我想你,这几天我疯狂的想将你抱在怀中狠狠亲上一口,可我不敢,我怕惹怒你,以后便连见你的机会都没有了。
老婆,你回来好不好,我想你,我求你记起我,别将我从你的生命中抹除,我不能没有你!”
他说至最后已哭得不像话,似个孩子般,胆怯且无助。
我感受到衣领内那片愈发晕染开的冰凉,尴尬地看向捧着我衣袍的两名傻眼宫娥,无奈给她们使了个眼神。
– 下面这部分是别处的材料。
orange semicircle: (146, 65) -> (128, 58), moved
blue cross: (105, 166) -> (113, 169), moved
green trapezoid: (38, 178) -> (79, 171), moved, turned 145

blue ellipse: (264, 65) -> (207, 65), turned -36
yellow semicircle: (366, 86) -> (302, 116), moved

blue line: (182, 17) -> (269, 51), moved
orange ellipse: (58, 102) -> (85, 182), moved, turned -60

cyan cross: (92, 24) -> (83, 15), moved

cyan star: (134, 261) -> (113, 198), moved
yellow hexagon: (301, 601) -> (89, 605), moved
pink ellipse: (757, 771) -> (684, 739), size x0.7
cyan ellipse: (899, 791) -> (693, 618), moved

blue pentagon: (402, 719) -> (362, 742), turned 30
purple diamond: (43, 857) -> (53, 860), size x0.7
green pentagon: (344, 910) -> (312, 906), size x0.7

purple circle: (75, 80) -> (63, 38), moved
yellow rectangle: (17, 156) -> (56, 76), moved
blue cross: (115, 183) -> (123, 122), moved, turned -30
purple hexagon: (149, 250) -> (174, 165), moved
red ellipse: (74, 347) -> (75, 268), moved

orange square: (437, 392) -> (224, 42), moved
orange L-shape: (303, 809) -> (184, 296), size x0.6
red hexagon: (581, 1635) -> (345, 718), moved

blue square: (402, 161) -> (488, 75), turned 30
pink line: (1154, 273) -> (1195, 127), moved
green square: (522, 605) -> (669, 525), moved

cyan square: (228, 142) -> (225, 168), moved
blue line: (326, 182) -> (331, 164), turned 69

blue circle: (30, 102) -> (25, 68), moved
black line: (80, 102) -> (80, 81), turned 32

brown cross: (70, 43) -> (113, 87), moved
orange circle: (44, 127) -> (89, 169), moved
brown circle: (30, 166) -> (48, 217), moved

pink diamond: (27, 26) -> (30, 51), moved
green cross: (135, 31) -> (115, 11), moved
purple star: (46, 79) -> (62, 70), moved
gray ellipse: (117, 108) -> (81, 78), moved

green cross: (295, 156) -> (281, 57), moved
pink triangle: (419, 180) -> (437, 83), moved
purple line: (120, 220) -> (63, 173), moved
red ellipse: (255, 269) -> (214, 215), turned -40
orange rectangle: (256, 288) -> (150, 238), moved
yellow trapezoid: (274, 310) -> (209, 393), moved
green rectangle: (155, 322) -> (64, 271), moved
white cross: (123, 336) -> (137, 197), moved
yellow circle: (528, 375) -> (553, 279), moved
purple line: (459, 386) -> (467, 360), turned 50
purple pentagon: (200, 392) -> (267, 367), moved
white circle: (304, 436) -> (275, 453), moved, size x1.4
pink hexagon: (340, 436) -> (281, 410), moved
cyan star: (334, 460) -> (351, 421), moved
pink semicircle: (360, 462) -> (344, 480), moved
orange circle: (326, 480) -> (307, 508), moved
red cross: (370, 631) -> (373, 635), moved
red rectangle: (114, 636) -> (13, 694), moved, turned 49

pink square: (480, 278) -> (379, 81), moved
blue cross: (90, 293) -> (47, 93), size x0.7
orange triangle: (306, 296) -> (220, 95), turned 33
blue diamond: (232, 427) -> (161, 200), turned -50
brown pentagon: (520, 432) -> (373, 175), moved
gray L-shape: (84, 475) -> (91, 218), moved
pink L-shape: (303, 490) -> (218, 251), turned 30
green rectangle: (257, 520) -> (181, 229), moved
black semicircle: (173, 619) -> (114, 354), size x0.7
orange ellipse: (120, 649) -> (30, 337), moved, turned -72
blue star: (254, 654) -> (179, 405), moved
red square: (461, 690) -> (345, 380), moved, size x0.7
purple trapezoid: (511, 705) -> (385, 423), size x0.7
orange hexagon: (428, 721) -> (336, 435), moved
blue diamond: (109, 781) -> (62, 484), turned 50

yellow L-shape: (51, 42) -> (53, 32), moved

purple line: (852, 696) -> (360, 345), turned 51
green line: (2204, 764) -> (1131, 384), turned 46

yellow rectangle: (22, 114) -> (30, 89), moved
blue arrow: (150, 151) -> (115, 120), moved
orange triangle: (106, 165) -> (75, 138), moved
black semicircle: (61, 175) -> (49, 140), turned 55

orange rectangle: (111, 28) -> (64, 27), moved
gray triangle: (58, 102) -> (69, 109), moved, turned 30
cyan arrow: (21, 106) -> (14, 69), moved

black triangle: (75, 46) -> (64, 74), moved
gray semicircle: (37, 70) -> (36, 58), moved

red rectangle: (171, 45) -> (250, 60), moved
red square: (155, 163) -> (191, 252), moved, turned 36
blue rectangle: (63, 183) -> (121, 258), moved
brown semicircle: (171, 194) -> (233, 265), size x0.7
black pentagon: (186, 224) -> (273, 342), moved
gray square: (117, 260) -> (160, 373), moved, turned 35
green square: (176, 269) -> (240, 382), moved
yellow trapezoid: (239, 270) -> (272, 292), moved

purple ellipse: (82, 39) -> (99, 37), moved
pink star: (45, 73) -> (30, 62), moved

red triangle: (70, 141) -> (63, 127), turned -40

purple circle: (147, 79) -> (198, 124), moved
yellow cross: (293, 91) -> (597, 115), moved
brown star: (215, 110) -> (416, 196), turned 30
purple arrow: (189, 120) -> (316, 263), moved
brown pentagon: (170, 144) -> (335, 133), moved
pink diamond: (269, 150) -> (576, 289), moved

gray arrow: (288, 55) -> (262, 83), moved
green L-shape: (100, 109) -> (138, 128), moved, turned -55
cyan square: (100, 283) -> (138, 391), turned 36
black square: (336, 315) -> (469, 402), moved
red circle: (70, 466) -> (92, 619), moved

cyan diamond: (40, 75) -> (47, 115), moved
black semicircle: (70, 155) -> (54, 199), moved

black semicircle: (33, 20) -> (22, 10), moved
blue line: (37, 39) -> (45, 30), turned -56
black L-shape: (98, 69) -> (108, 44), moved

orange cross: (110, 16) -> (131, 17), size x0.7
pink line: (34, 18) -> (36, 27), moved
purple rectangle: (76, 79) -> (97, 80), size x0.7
待她们离开顺手还替我关上殿门后,我才心软地转身扶住那衣沾酒香的傻男人,轻轻为他抹去脸上泪痕,“你可是酆都大帝,怎么能在宫娥的面前哭成这样……傻阿玦,又不是真不要你。既然想我,又为什么不主动来靠近我?我又不会吃人!”
他霸道地捧起我容颜,灿若星辰的眼里温柔潮水暗暗涌动,委屈极了地向我告状:
“我怕你不记得我,我再冒犯你,你就真的,再也不要我了……阿姐,你疼疼我,别不要我,好不好?”
我对上他那双雾蒙蒙的深眸,察觉到他鼻尖呼吸愈发急促灼热压抑不住,不禁咽了口口水。
双手握在他强健有力的窄腰上,分明以前我并未这样亲近过他,却能在第一时间发现,他清减了不少。
想到这三个月他为我受下的苦,我心软了。
握住他捧在我脸颊上的那只手,我心情平静,比往日任何时候都要清醒,深深凝望着他,开口问:“你我既是夫妻,那,同房应该不算出格吧。”
他醉眼迷离地望着我,怔了怔,仿佛瞬间醒了三分神。